Will she understand that mortals and trolls cannot mate?
It didn't go well with her. It was a sour relationship from the start. I wound up doing her damage, hurting her; she didn't hurt me. I don't brag about it, I'm certainly not proud of it, there was no notch cut in the stock of the weapon from the encounter. Machismo wasn't part of it: I hurt her and she didn't hurt me only because it didn't mean as much to me. I was a hard thing. Colder. She was vulnerable. It had to happen, I suppose. If I'd been a nicer person I'd have forgone the sex and sent her away at the start. I explain it now, by way of justification, by saying she is a born victim: someone waiting to be savaged by love. But the truth is simply that I am precisely like everyone else when it comes to love ... I am a child. I want my picnic, and I hate cleaning up the mess.

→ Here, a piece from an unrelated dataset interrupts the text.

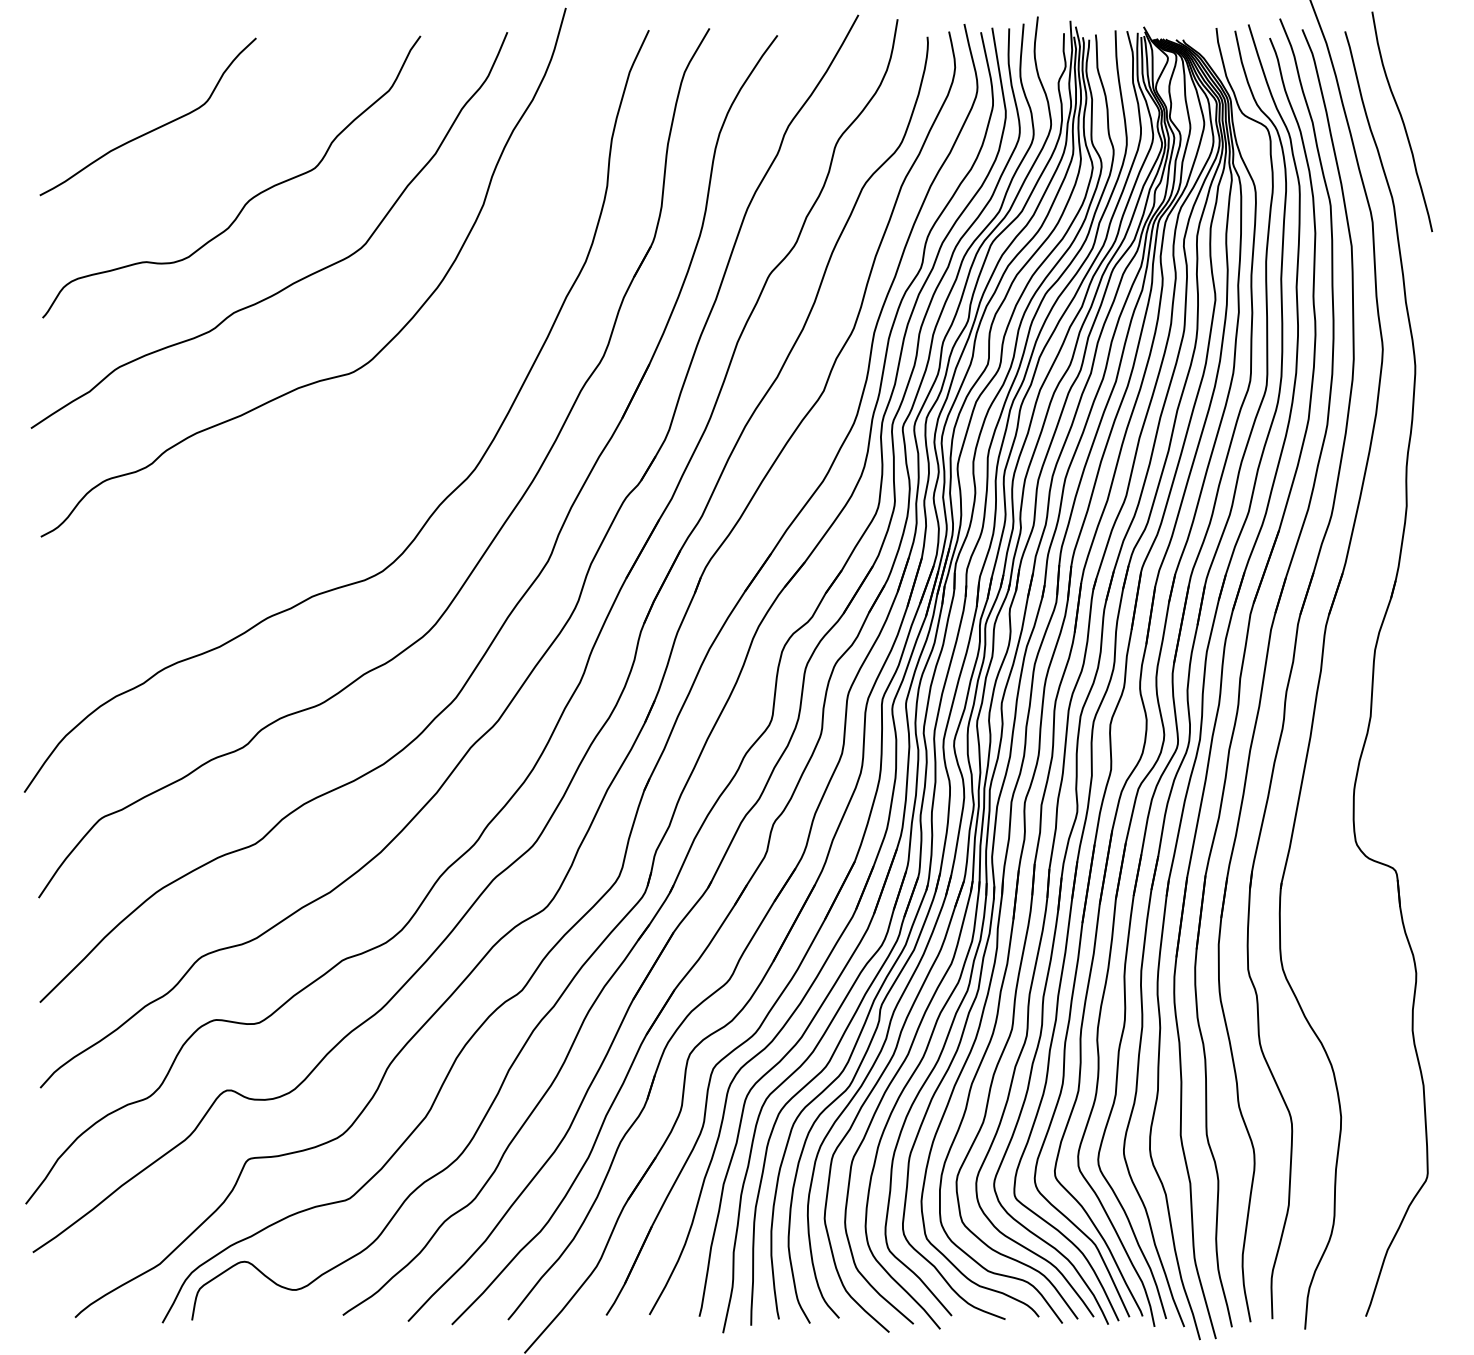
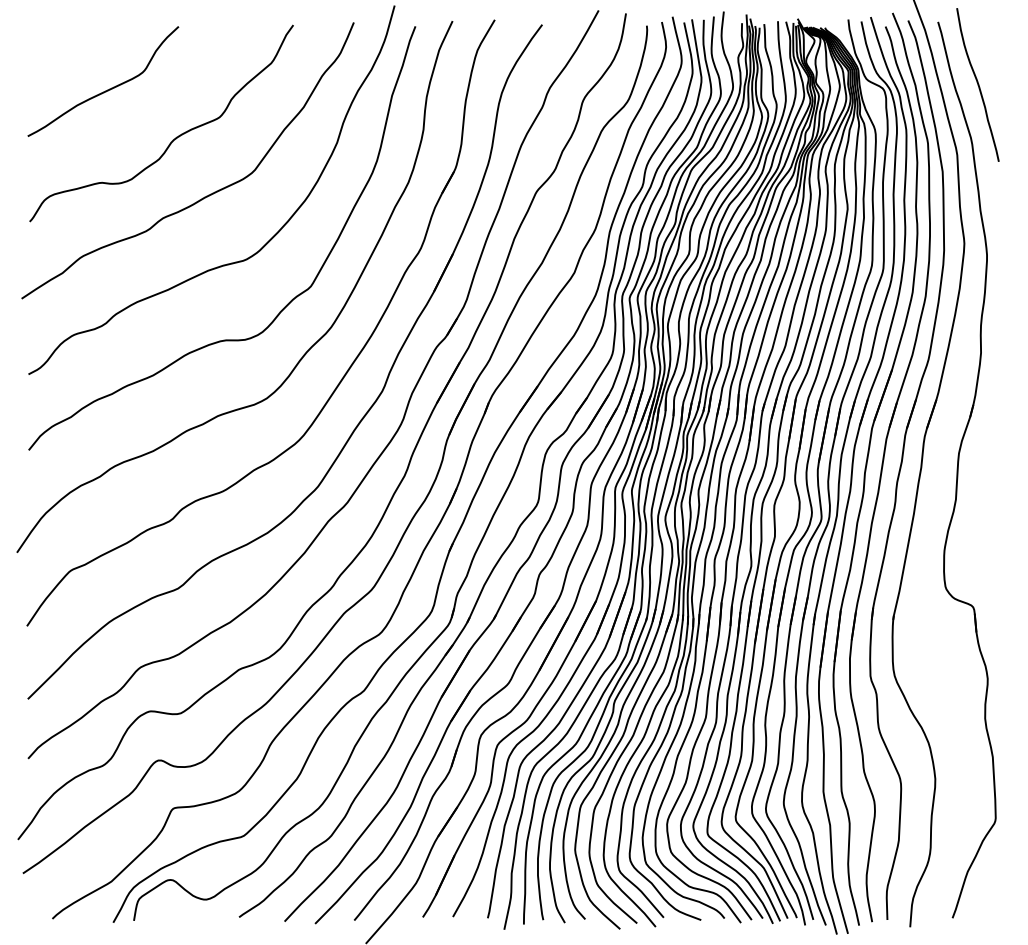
curve: (412, 435) -> (287, 303), added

Pause. Go back to the start of this book, just before the beginning of this new introduction. Read the quote from Hemingway's "The Snows of Kilimanjaro." Do you know what it was the leopard was seeking? Do you understand why the creature climbed to that altitude and what happened to it? The answer to the riddle is the answer, I think, to understanding how to travel the road of love. I put the quote there, what has become a powerful literary metaphor since Hemingway first wrote it exactly forty years ago in 1936, because it seems to me to contain the truest thing one can know about traveling that difficult road. Friends of mine, around this house as I assemble this book for a publisher's deadline, don't seem to understand why that little parable, riddle, metaphor, whatever the hell it is, seems so eloquent, and so right for this book of kinda sorta love stories. I hope these words will clear it up for them. Probably not, though. I'm not too clear on this subject of love myself.
In fact, some years ago, when I was writing the introductions to the stories in an anthology I edited called DANGEROUS VISIONS, I found myself writing these words about myself and Theodore Sturgeon:
"It became clear to Sturgeon and myself that I knew virtually nothing about love but was totally familiar with hate, while Ted knew almost nothing about hate, yet was completely conversant with love in all its manifestations."

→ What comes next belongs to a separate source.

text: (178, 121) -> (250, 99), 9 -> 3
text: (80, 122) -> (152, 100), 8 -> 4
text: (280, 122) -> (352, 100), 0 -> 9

That was in 1966. Ten years ago. I've revised my estimates of both Ted's and my understandings of hate and love. It's been an interesting ten years for both of us, and if I were to take the toll today I'd have to admit grudgingly that I've had some of the parameters of the equation of love drilled into me by experts. And so now, ten years later, I set down these first few tentative thoughts about the subject, offering as credentials the stories in this collection.